Ein rein innerstädtisches 'neuartiges' U-Bahnsystem halte ich für absolut nicht sinnvoll, sondern tatsächlich nur für 'Ideen'
von Leuten, die, wie Kinder, an der Supermarktkasse etwas sehen, schön finden und haben wollen. Außerdem lässt sich
mit solch tollen Ideen sehr leicht populistische Politik betreiben. (Siehe Seilbahn über der Mur - was London kann, können
wird doch schon lange - haha. Blöd halt, dass direkt am Fluss niemand wohnt.
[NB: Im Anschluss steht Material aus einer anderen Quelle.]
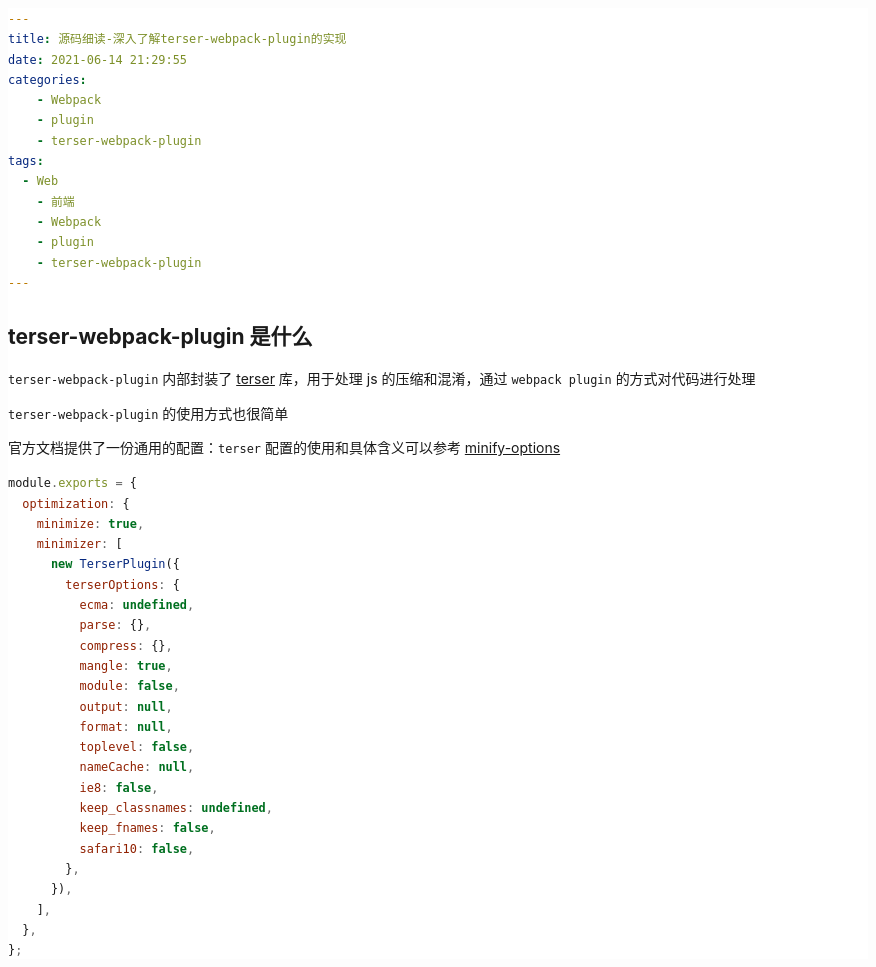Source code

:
 ```yaml
---
title: 源码细读-深入了解terser-webpack-plugin的实现
date: 2021-06-14 21:29:55
categories:
	- Webpack
	- plugin
	- terser-webpack-plugin
tags:
  - Web
	- 前端
	- Webpack
	- plugin
	- terser-webpack-plugin
---
```


## terser-webpack-plugin 是什么

`terser-webpack-plugin` 内部封装了 [terser](https://github.com/terser/terser) 库，用于处理 js 的压缩和混淆，通过 `webpack plugin` 的方式对代码进行处理

`terser-webpack-plugin` 的使用方式也很简单

官方文档提供了一份通用的配置：`terser` 配置的使用和具体含义可以参考 [minify-options](https://github.com/terser/terser#minify-options)

```js
module.exports = {
  optimization: {
    minimize: true,
    minimizer: [
      new TerserPlugin({
        terserOptions: {
          ecma: undefined,
          parse: {},
          compress: {},
          mangle: true,
          module: false,
          output: null,
          format: null,
          toplevel: false,
          nameCache: null,
          ie8: false,
          keep_classnames: undefined,
          keep_fnames: false,
          safari10: false,
        },
      }),
    ],
  },
};
```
Und dass es normal ist, zu einem öffentlichen
Verkehrsmittel auch mal mehr als 5 Meter zu laufen, wird in dieser Stadt wohl so schnell niemand akzeptieren.)
Die einzige Alternative, die, meiner Meinung nach, für eine lang-lang-langfristige Planung im Hinterkopf behalten werden könnte,
ist eine Führung der S-Bahn-Linien auf einer gemeinsamen 'Stammstrecke' durch die Innenstadt. Konkret könnte hier eine Führung
entlang des Rings um die Innenstadt (u.A. Glacis) Sinn ergeben: Don Bosco - Griesplatz- Jakominiplatz - Leonhardstraße-Geidorfplatz-
Keplerbrücke-Lendplatz-Hauptbahnhof. Mit der Führung einer Ost-West und einer Nord-Süd S-Bahn-Strecke durch diese Trasse,
könnte sich eine optimale Anbindung des Pendlerverkehrs an die Stadtlinien, sowie schnelle, dichte innerstädtische Verbindungen ergeben.
Im Hinblick auf Art 7 des Bundesverfassungsgesetzes (Gleichheitssatz) könnte der Bund hier zur Mitfinanzierung in die Pflicht genommen
werden. Langfristig ist das vielleicht für Land und Gemeinden eine kostengünstigere Lösung als rein eigenfinanzierte Projekte.
Des weiteren würde eine offene Bauweise am Glacis ganz eindeutig zeigen, wer vor wem kapituliert.
Das dies alles nicht in unserer Hand liegt und ganz bestimmt in den nächsten Jahrzehnten eher indiskutabel sein wird, ist mir ganz klar, ich möchte
nur meine Meinung zu diesem schönen Thema mitteilen, vielleicht teilt sie jemand.